§ **WHAT IS EXPECTED**
Lines with the word "middle" in them must be copied from the records below.

•••••

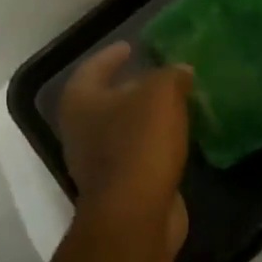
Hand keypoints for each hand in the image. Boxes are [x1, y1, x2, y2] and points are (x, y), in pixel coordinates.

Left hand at [58, 43, 192, 254]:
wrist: (136, 215)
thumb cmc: (140, 144)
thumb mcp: (161, 94)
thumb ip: (171, 75)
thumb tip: (180, 72)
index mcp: (81, 102)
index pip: (93, 68)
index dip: (111, 55)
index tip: (131, 46)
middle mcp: (81, 132)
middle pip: (106, 101)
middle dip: (131, 87)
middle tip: (160, 75)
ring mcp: (98, 164)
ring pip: (123, 130)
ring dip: (145, 118)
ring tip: (175, 104)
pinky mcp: (120, 188)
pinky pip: (138, 155)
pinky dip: (155, 144)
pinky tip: (178, 138)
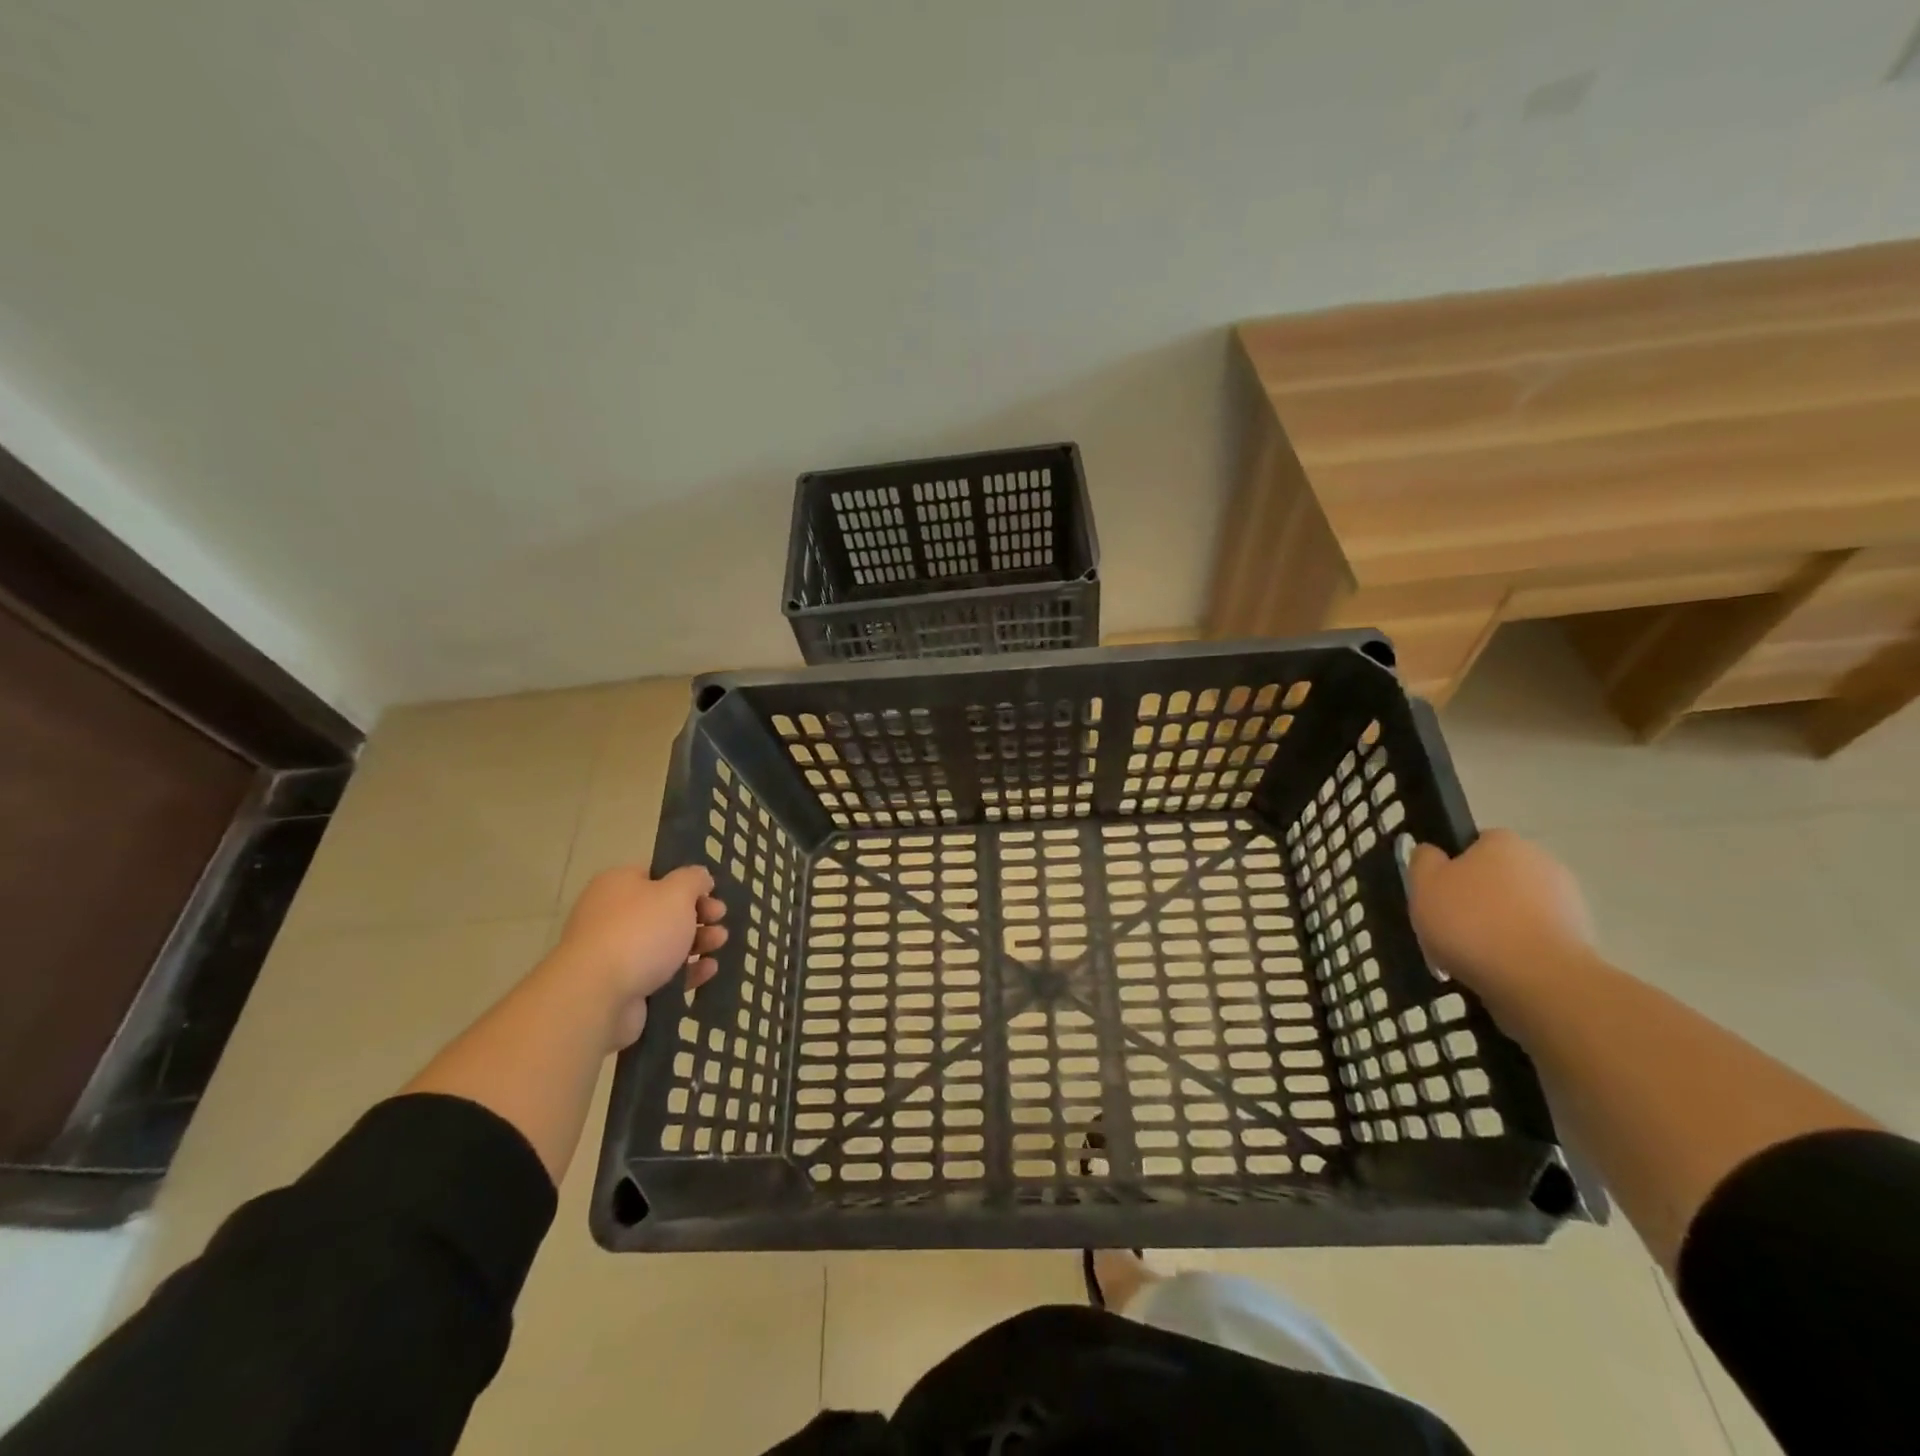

•••••

§ **ANSWER BOX**
middle mcp: (81, 132)
middle pip: (106, 101)
middle dip: (131, 87)
middle tip: (160, 75)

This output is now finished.